Using natural materials, they knit and create finely embroidered products, including colorful rugs, socks, hats, and clothes that they are more than willing to share with visitors. In fact, you will probably leave with some sort of artisanal work as a souvenir of your trek through Tusheti.

Tusheti hosts an annual folk festival, known as the Atengenoba Festival, that visitors are invited to attend. This joyous event has been held for centuries and includes horse races, various competitions, a shepherd’s blessing, toasts to various shrines and in memory of deceased relatives, and plenty of food and drink.

While life in Tusheti has remained largely unchanged for centuries, it is worth noting that the region is intent on making updates that are more likely to appeal to visitors.

Friendly Locals Who Welcome You into their Villages

Despite living off the beaten path in an area of the world that has been left largely untouched by technology and consumerism, the people of Tusheti go out of their way to make visitors feel as if they are at home. Simply put, in Tusheti, there really is no line between friend or family member and stranger. If you have traveled to their area, you can expect to well cared for by locals. This is particularly true for anyone traveling solo. Locals are more than willing to help you regardless of any language barrier. However, you should be ready to answer this one important question, “Why Tusheti?”

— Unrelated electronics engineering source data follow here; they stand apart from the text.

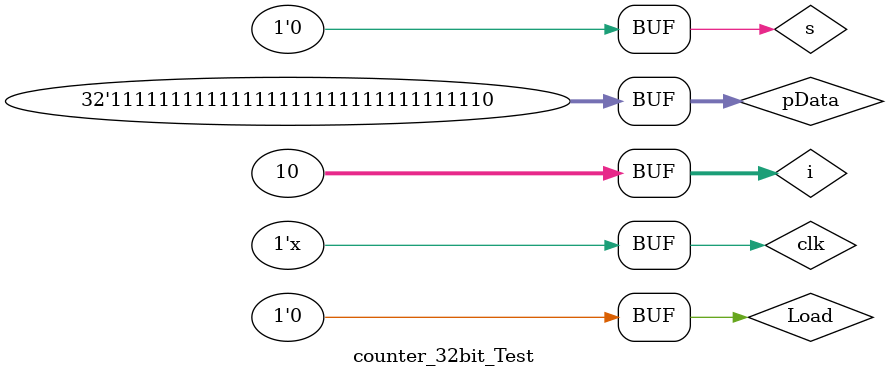
<source format=v>
`timescale 1ns / 1ps


module counter_32bit_Test;

	// Inputs
	reg clk;
	reg s;
	reg Load;
	reg [31:0] pData;

	// Outputs
	wire [31:0] cnt;
	wire Rc;

	// Instantiate the Unit Under Test (UUT)
	counter_32_rev uut (
		.clk(clk), 
		.s(s), 
		.Load(Load), 
		.pData(pData), 
		.cnt(cnt), 
		.Rc(Rc)
	);
	
	integer i;
	initial begin
		// Initialize Inputs
		clk = 0;
		s = 0;
		Load = 0;
		pData = 0;

		// Wait 100 ns for global reset to finish
		#100;
      
		// Add stimulus here
		for (i=0;i<=31;i=i+1)
		begin
			if (i>=1)
				pData=(pData+1)*2;
			Load=1;
			#20;
			Load=0;
			#40;
		end
		//forever #10 clk <= ~clk;
	end
   	always @ * //pulse,Square wave 
		for (i=0;i<10;i=i+1)begin
			#10;
			clk <= ~clk;
		end
endmodule


</source>
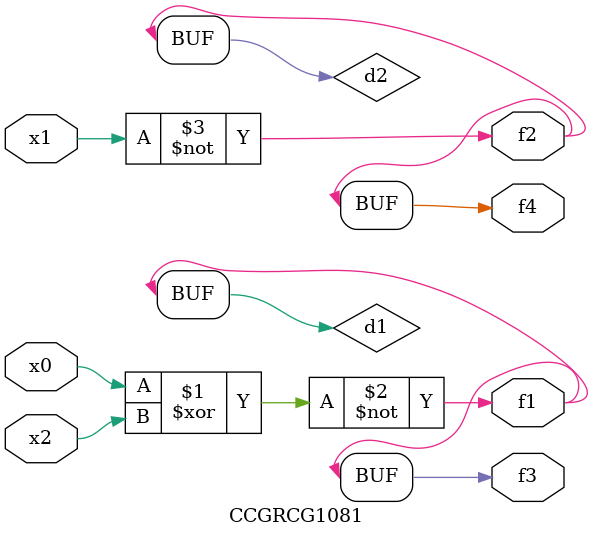
<source format=v>
module CCGRCG1081(
	input x0, x1, x2,
	output f1, f2, f3, f4
);

	wire d1, d2, d3;

	xnor (d1, x0, x2);
	nand (d2, x1);
	nor (d3, x1, x2);
	assign f1 = d1;
	assign f2 = d2;
	assign f3 = d1;
	assign f4 = d2;
endmodule

</source>
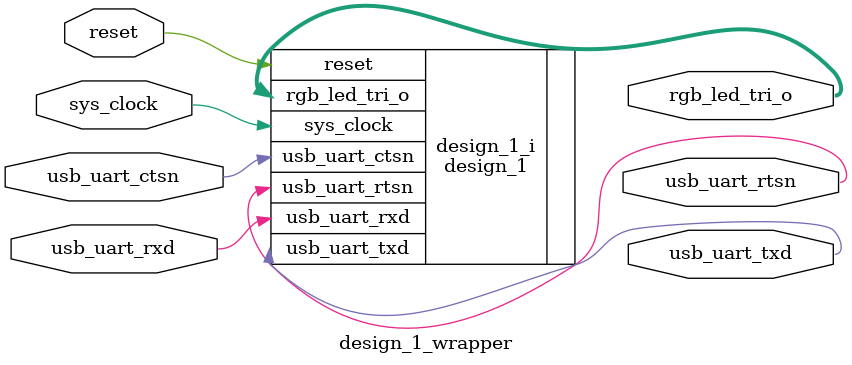
<source format=v>
`timescale 1 us / 1 us

module design_1_wrapper
   (reset,
    rgb_led_tri_o,
    sys_clock,
    usb_uart_ctsn,
    usb_uart_rtsn,
    usb_uart_rxd,
    usb_uart_txd);
  input reset;
  output [5:0]rgb_led_tri_o;
  input sys_clock;
  input usb_uart_ctsn;
  output usb_uart_rtsn;
  input usb_uart_rxd;
  output usb_uart_txd;

  wire reset;
  wire [5:0]rgb_led_tri_o;
  wire sys_clock;
  wire usb_uart_ctsn;
  wire usb_uart_rtsn;
  wire usb_uart_rxd;
  wire usb_uart_txd;

  design_1 design_1_i
       (.reset(reset),
        .rgb_led_tri_o(rgb_led_tri_o),
        .sys_clock(sys_clock),
        .usb_uart_ctsn(usb_uart_ctsn),
        .usb_uart_rtsn(usb_uart_rtsn),
        .usb_uart_rxd(usb_uart_rxd),
        .usb_uart_txd(usb_uart_txd));
endmodule

</source>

It is not unusual for locals to invite visitors to stay overnight in their guesthouses, join them around a campfire as shepherds retell stories of past cattle drives, participate in birthday celebrations, or sit down with them for a family meal.

The Food

In Tusheti, eating good meals that have been freshly prepared is the norm and of course, visitors are invited to sit down for meals. It is worth noting that Tusheti farmers do not raise pigs and as a result, pork is not eaten in Tusheti. (Visitors are also asked not to bring their own pork into the area.) That being said, you can expect meals to include Borjomi mineral water that is believed to have curative properties, dry white wine, khinkali (a type of dumpling stuffed with various herbs and meats), khachapuri (an iconic Georgian treat of bread stuffed with melted cheese), lobio (a vegetarian bean dish), and a wide array of unusual types of cheese homemade from sheep’s milk, such as gudiskweli and brindza.